The prevalence of neurotic disorder among adults with a severe lack of social support (29 per cent), was double that of adults with no such lack of support (14 per cent).
Among regular drinkers, alcohol dependence was more than twice as common among those with a neurotic disorder (12 per cent) than those with no such disorder (5 per cent).
Among those with a psychotic disorder, 22 per cent had difficulty managing money such as budgeting for food or paying bills.
This report focuses mainly on the economic activity and social functioning of people aged 16-64 with neurotic disorders.
It describes their economic activity, financial circumstances, difficulties with activities of daily living and the help needed and received, experience of recent stressful life events and coping strategies, the extent of social support from family and friends, participation in social activities, and cigarette smoking, alcohol consumption, drug use and its consequences.

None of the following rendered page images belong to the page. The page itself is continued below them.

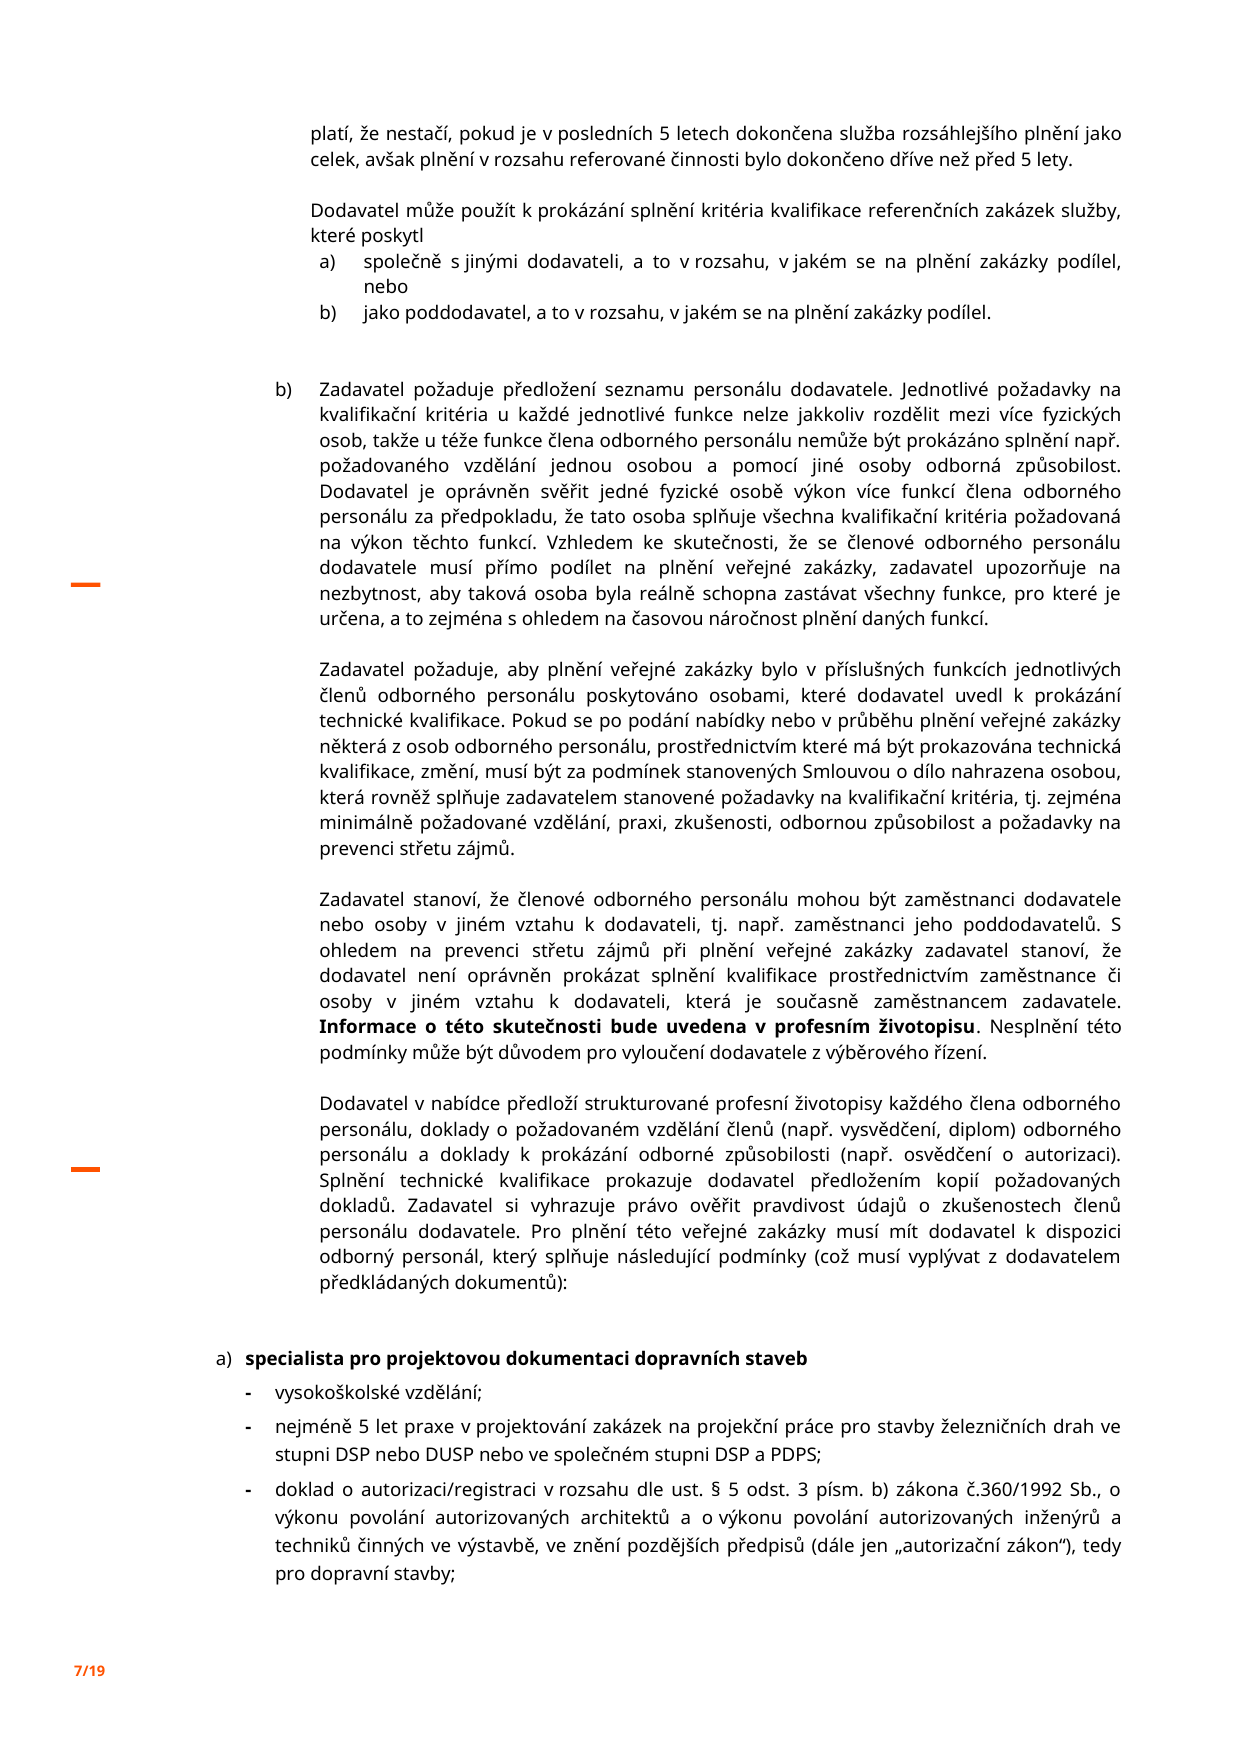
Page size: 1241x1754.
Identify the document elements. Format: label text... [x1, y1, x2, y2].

list Zadavatel požaduje předložení seznamu personálu dodavatele. Jednotlivé požadavky na kvalifikační kritéria u každé jednotlivé funkce nelze jakkoliv rozdělit mezi více fyzických osob, takže u téže funkce člena odborného personálu nemůže být prokázáno splnění např. požadovaného vzdělání jednou osobou a pomocí jiné osoby odborná způsobilost. Dodavatel je oprávněn svěřit jedné fyzické osobě výkon více funkcí člena odborného personálu za předpokladu, že tato osoba splňuje všechna kvalifikační kritéria požadovaná na výkon těchto funkcí. Vzhledem ke skutečnosti, že se členové odborného personálu dodavatele musí přímo podílet na plnění veřejné zakázky, zadavatel upozorňuje na nezbytnost, aby taková osoba byla reálně schopna zastávat všechny funkce, pro které je určena, a to zejména s ohledem na časovou náročnost plnění daných funkcí. [275, 376, 1122, 631]
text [310, 121, 1122, 172]
text vysokoškolské vzdělání; [245, 1379, 1122, 1405]
text doklad o autorizaci/registraci v rozsahu dle ust. § 5 odst. 3 písm. b) zákona č.360/1992 Sb., o výkonu povolání autorizovaných architektů a o výkonu povolání autorizovaných inženýrů a techniků činných ve výstavbě, ve znění pozdějších předpisů (dále jen „autorizační zákon“), tedy pro dopravní stavby; [245, 1476, 1122, 1586]
text Dodavatel v nabídce předloží strukturované profesní životopisy každého člena odborného personálu, doklady o požadovaném vzdělání členů (např. vysvědčení, diplom) odborného personálu a doklady k prokázání odborné způsobilosti (např. osvědčení o autorizaci). Splnění technické kvalifikace prokazuje dodavatel předložením kopií požadovaných dokladů. Zadavatel si vyhrazuje právo ověřit pravdivost údajů o zkušenostech členů personálu dodavatele. Pro plnění této veřejné zakázky musí mít dodavatel k dispozici odborný personál, který splňuje následující podmínky (což musí vyplývat z dodavatelem předkládaných dokumentů): [319, 1090, 1122, 1294]
list specialista pro projektovou dokumentaci dopravních staveb [216, 1345, 1122, 1371]
text Zadavatel stanoví, že členové odborného personálu mohou být zaměstnanci dodavatele nebo osoby v jiném vztahu k dodavateli, tj. např. zaměstnanci jeho poddodavatelů. S ohledem na prevenci střetu zájmů při plnění veřejné zakázky zadavatel stanoví, že dodavatel není oprávněn prokázat splnění kvalifikace prostřednictvím zaměstnance či osoby v jiném vztahu k dodavateli, která je současně zaměstnancem zadavatele. Informace o této skutečnosti bude uvedena v profesním životopisu. Nesplnění této podmínky může být důvodem pro vyloučení dodavatele z výběrového řízení. [319, 886, 1122, 1065]
text Zadavatel požaduje, aby plnění veřejné zakázky bylo v příslušných funkcích jednotlivých členů odborného personálu poskytováno osobami, které dodavatel uvedl k prokázání technické kvalifikace. Pokud se po podání nabídky nebo v průběhu plnění veřejné zakázky některá z osob odborného personálu, prostřednictvím které má být prokazována technická kvalifikace, změní, musí být za podmínek stanovených Smlouvou o dílo nahrazena osobou, která rovněž splňuje zadavatelem stanovené požadavky na kvalifikační kritéria, tj. zejména minimálně požadované vzdělání, praxi, zkušenosti, odbornou způsobilost a požadavky na prevenci střetu zájmů. [319, 657, 1122, 861]
text Dodavatel může použít k prokázání splnění kritéria kvalifikace referenčních zakázek služby, které poskytl [310, 197, 1122, 248]
text nejméně 5 let praxe v projektování zakázek na projekční práce pro stavby železničních drah ve stupni DSP nebo DUSP nebo ve společném stupni DSP a PDPS; [245, 1414, 1122, 1467]
text a) společně s jinými dodavateli, a to v rozsahu, v jakém se na plnění zakázky podílel, nebo [319, 248, 1122, 299]
text b) jako poddodavatel, a to v rozsahu, v jakém se na plnění zakázky podílel. [319, 299, 1122, 325]
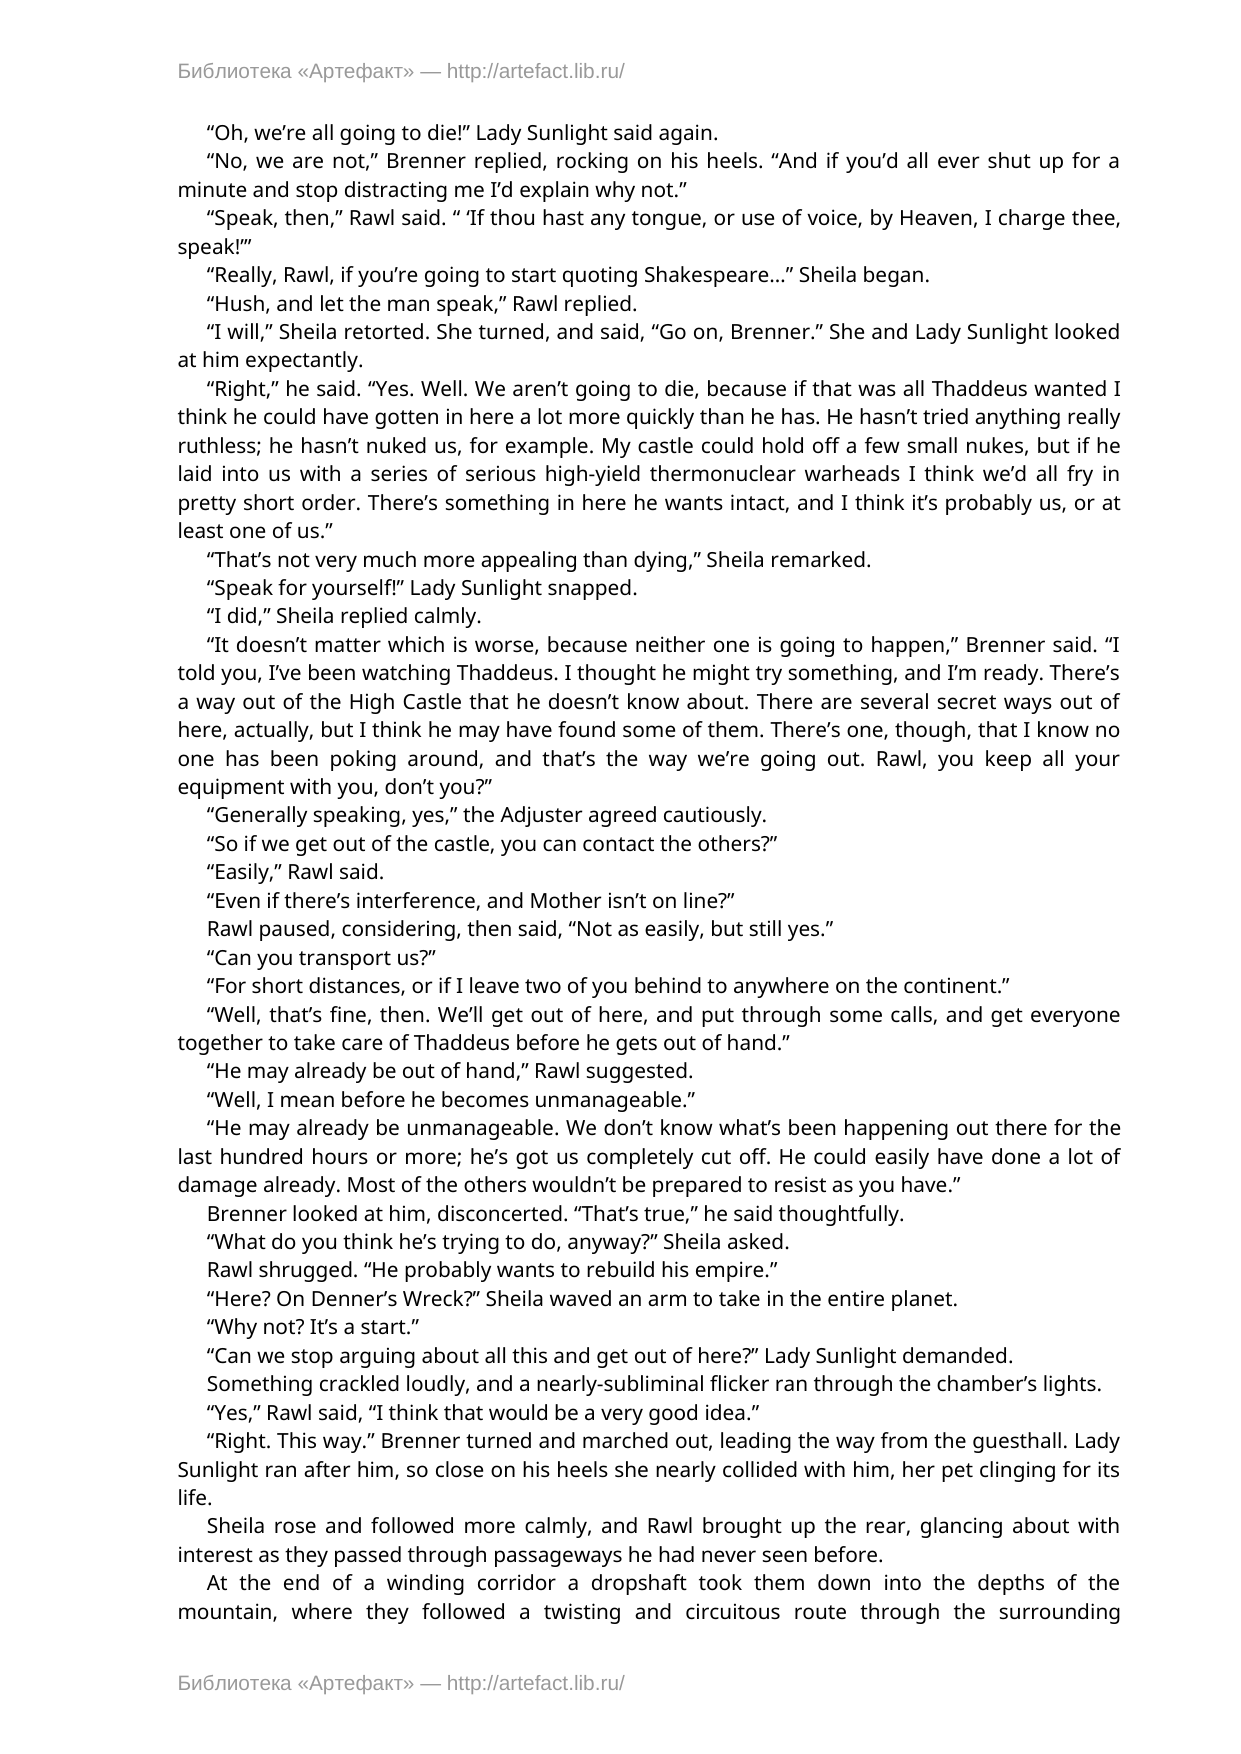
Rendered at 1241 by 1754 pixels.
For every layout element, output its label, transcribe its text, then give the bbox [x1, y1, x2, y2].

text “Well, that’s fine, then. We’ll get out of here, and put through some calls, and get everyone together to take care of Thaddeus before he gets out of hand.” [177, 1000, 1122, 1057]
text “Hush, and let the man speak,” Rawl replied. [177, 289, 1122, 317]
text “So if we get out of the castle, you can contact the others?” [177, 829, 1122, 857]
text “No, we are not,” Brenner replied, rocking on his heels. “And if you’d all ever shut up for a minute and stop distracting me I’d explain why not.” [177, 147, 1122, 203]
text “Oh, we’re all going to die!” Lady Sunlight said again. [177, 118, 1122, 147]
text Brenner looked at him, disconcerted. “That’s true,” he said thoughtfully. [177, 1199, 1122, 1227]
text “Can you transport us?” [177, 943, 1122, 971]
text “Well, I mean before he becomes unmanageable.” [177, 1085, 1122, 1113]
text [177, 1568, 1122, 1625]
text “Can we stop arguing about all this and get out of here?” Lady Sunlight demanded. [177, 1341, 1122, 1369]
text “Easily,” Rawl said. [177, 857, 1122, 886]
text “That’s not very much more appealing than dying,” Sheila remarked. [177, 545, 1122, 573]
text “He may already be unmanageable. We don’t know what’s been happening out there for the last hundred hours or more; he’s got us completely cut off. He could easily have done a lot of damage already. Most of the others wouldn’t be prepared to resist as you have.” [177, 1113, 1122, 1199]
text “Even if there’s interference, and Mother isn’t on line?” [177, 886, 1122, 914]
text “I did,” Sheila replied calmly. [177, 602, 1122, 630]
text Something crackled loudly, and a nearly-subliminal flicker ran through the chamber’s lights. [177, 1369, 1122, 1398]
text “I will,” Sheila retorted. She turned, and said, “Go on, Brenner.” She and Lady Sunlight looked at him expectantly. [177, 317, 1122, 374]
text “He may already be out of hand,” Rawl suggested. [177, 1057, 1122, 1085]
text “Right,” he said. “Yes. Well. We aren’t going to die, because if that was all Thaddeus wanted I think he could have gotten in here a lot more quickly than he has. He hasn’t tried anything really ruthless; he hasn’t nuked us, for example. My castle could hold off a few small nukes, but if he laid into us with a series of serious high-yield thermonuclear warheads I think we’d all fry in pretty short order. There’s something in here he wants intact, and I think it’s probably us, or at least one of us.” [177, 374, 1122, 545]
text Sheila rose and followed more calmly, and Rawl brought up the rear, glancing about with interest as they passed through passageways he had never seen before. [177, 1512, 1122, 1568]
text “Yes,” Rawl said, “I think that would be a very good idea.” [177, 1398, 1122, 1426]
text “Really, Rawl, if you’re going to start quoting Shakespeare…” Sheila began. [177, 260, 1122, 289]
text “Speak for yourself!” Lady Sunlight snapped. [177, 573, 1122, 602]
text “It doesn’t matter which is worse, because neither one is going to happen,” Brenner said. “I told you, I’ve been watching Thaddeus. I thought he might try something, and I’m ready. There’s a way out of the High Castle that he doesn’t know about. There are several secret ways out of here, actually, but I think he may have found some of them. There’s one, though, that I know no one has been poking around, and that’s the way we’re going out. Rawl, you keep all your equipment with you, don’t you?” [177, 630, 1122, 801]
text “For short distances, or if I leave two of you behind to anywhere on the continent.” [177, 971, 1122, 1000]
text Rawl shrugged. “He probably wants to rebuild his empire.” [177, 1256, 1122, 1284]
text “Speak, then,” Rawl said. “ ‘If thou hast any tongue, or use of voice, by Heaven, I charge thee, speak!’” [177, 203, 1122, 260]
text “Why not? It’s a start.” [177, 1312, 1122, 1341]
text “What do you think he’s trying to do, anyway?” Sheila asked. [177, 1227, 1122, 1256]
text “Here? On Denner’s Wreck?” Sheila waved an arm to take in the entire planet. [177, 1284, 1122, 1312]
text “Right. This way.” Brenner turned and marched out, leading the way from the guesthall. Lady Sunlight ran after him, so close on his heels she nearly collided with him, her pet clinging for its life. [177, 1426, 1122, 1512]
text “Generally speaking, yes,” the Adjuster agreed cautiously. [177, 801, 1122, 829]
text Rawl paused, considering, then said, “Not as easily, but still yes.” [177, 914, 1122, 943]
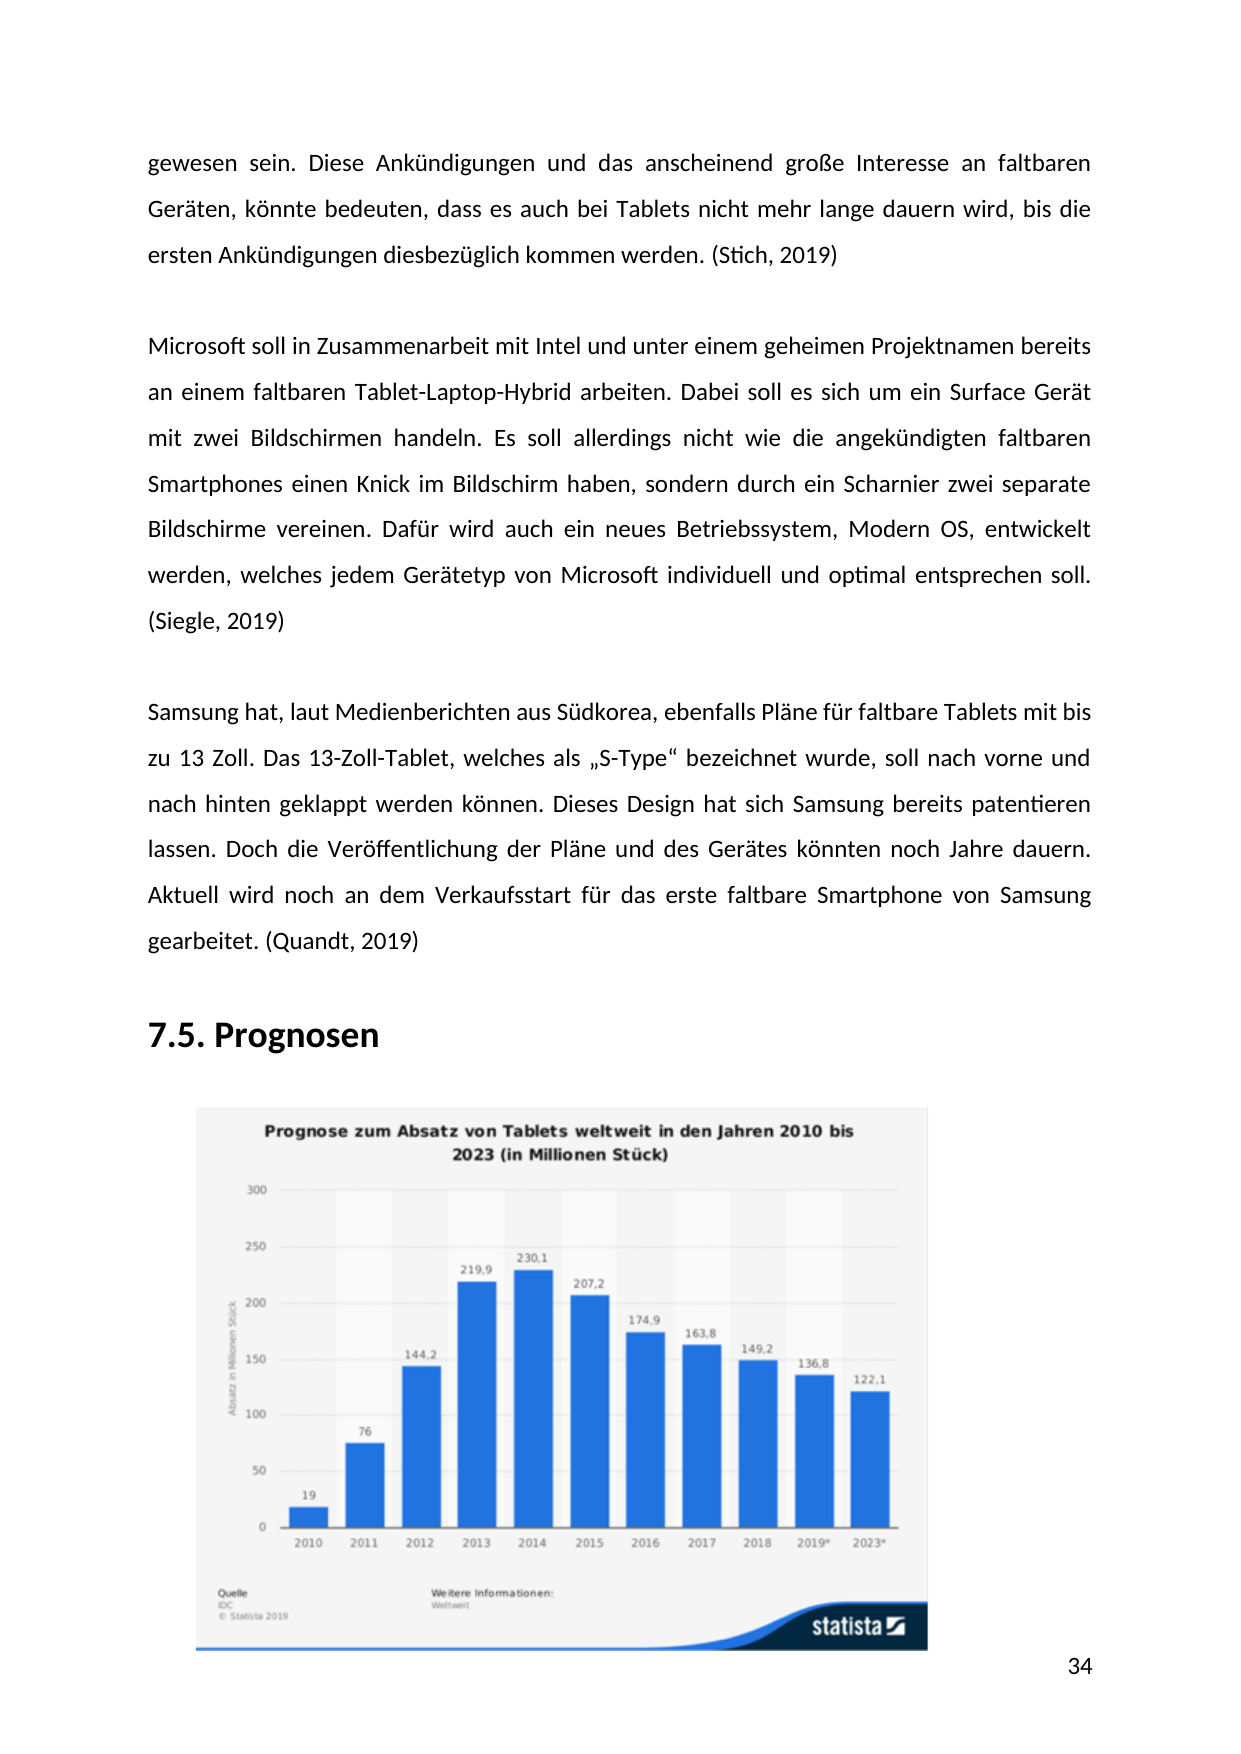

The OPCS surveys of psychiatric morbidity are the first nationally representative survey on this subject to be carried out in Great Britain.
The aim of the surveys was to provide up-to-date information about the prevalence of mental illness among adults as well as associated social disabilities, use of services, stressful life events, and lifestyle indicators.
The private household survey is one of four separate surveys carried out between April 1993 and August 1994. Three other surveys looked at adults living in institutions, homeless people, and adults with psychosis. The surveys were commissioned by the department of health, the Scottish home and mhealth department, and the Welsh office.
-- OPCS Surveys of Psychiatric Morbidity in Great Britain. Report 3. Economic activity and social functioning of adults with psychiatric disorders HMSO £17 net. ISBN 0 11 691653.